==== EXERCISE TEXT ====

Frans Grönlund

Personal information
- Date of birth: 26 March 2000 (age 26)
- Place of birth: Finland
- Height: 1.88 m (6 ft 2 in)
- Position: Centre back

Team information
- Current team: ÅIFK

Youth career
- 0000–2018: Inter Turku

Senior career*
- Years: Team / Apps / (Gls)
- 2017–2018: Inter Turku II / 8 / (0)
- 2019: PIF / 23 / (5)
- 2020: IFK Mariehamn / 4 / (1)
- 2020–2022: PIF / 52 / (2)
- 2023–2024: SalPa / 44 / (1)
- 2025–: ÅIFK / 0 / (0)

= Frans Grönlund =

Finnish footballer (born 2000)

Frans Grönlund (born 26 March 2000) is a Finnish professional footballer who plays as a centre back for Åbo IFK.

====

→ EXERCISE REQUIREMENTS:
1. Answer these questions from the Frans Grönlund profile, one answer per line:
(a) How tall is he?
(b) Which club does the profile list for his youth career?
(c) How many appearances is he credited with for SalPa?
2. Reproduce the part of the Frans Grönlund profile between "- Place of birth: Finland" and "PIF / 23 / (5)", inclusive.
3. Continue the profile of the footballer Frans Grönlund from the point where it stops.

==== EXCERPTED RECORDS ====

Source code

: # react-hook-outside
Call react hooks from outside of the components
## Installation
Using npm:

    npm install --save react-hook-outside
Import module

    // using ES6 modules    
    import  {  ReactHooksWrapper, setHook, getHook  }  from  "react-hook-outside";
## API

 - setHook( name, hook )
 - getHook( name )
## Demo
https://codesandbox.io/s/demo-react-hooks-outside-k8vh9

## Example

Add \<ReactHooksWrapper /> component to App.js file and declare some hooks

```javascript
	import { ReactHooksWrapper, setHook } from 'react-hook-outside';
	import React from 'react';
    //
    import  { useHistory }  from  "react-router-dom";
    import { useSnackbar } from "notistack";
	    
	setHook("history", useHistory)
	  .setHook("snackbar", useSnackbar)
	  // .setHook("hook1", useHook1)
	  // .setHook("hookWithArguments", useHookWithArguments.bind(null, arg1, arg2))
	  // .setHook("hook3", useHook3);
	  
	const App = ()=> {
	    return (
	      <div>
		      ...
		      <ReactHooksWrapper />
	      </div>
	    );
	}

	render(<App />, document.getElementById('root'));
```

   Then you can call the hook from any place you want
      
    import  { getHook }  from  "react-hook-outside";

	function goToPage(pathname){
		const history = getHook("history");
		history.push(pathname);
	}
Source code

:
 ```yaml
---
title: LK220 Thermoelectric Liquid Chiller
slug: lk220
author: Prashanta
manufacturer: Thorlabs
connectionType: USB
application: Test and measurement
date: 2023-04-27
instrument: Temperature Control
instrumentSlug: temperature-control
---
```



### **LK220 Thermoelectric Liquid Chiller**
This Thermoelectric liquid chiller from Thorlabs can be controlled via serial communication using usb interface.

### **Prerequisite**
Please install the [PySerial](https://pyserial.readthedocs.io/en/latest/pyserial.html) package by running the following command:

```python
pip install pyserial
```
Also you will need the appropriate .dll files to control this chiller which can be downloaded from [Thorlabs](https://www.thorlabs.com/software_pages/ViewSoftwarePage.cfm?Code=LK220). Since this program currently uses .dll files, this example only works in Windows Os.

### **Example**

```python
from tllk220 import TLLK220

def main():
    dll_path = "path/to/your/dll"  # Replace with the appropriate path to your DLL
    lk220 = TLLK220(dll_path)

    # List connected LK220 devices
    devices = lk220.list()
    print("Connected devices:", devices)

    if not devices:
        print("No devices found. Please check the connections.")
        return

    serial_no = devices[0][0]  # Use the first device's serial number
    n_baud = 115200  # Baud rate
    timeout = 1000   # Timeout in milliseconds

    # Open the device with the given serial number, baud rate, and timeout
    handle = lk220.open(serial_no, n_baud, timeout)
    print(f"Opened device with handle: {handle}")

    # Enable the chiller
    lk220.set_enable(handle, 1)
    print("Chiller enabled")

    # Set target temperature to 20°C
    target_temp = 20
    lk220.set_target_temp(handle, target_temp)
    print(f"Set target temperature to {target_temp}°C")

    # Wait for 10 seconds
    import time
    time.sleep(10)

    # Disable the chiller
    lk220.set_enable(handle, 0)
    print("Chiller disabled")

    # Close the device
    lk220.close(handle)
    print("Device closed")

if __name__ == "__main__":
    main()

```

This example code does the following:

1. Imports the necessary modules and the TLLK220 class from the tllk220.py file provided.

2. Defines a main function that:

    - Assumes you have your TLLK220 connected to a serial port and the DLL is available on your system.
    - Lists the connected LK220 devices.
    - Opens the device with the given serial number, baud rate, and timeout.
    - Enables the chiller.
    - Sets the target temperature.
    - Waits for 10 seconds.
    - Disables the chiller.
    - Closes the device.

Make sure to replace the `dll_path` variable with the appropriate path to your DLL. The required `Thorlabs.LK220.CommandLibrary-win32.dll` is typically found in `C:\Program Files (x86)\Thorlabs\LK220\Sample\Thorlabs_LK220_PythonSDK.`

====

→ ANSWERS TO EACH TASK:
1.
(a) 1.88 m (6 ft 2 in)
(b) Inter Turku
(c) 44

2.
- Place of birth: Finland
- Height: 1.88 m (6 ft 2 in)
- Position: Centre back

Team information
- Current team: ÅIFK

Youth career
- 0000–2018: Inter Turku

Senior career*
- Years: Team / Apps / (Gls)
- 2017–2018: Inter Turku II / 8 / (0)
- 2019: PIF / 23 / (5)

3.
==Club career==
Grönlund started football in Turun Nappulaliiga. He played in the youth sector of Inter Turku, and made his senior debut with the club's reserve team in 2017. After one season with Pargas IF in 2019, he joined Veikkausliiga club IFK Mariehamn in January 2020. He returned to PIF in September.

Since 2023, he has played for Salon Palloilijat (SalPa) in Finnish second-tier.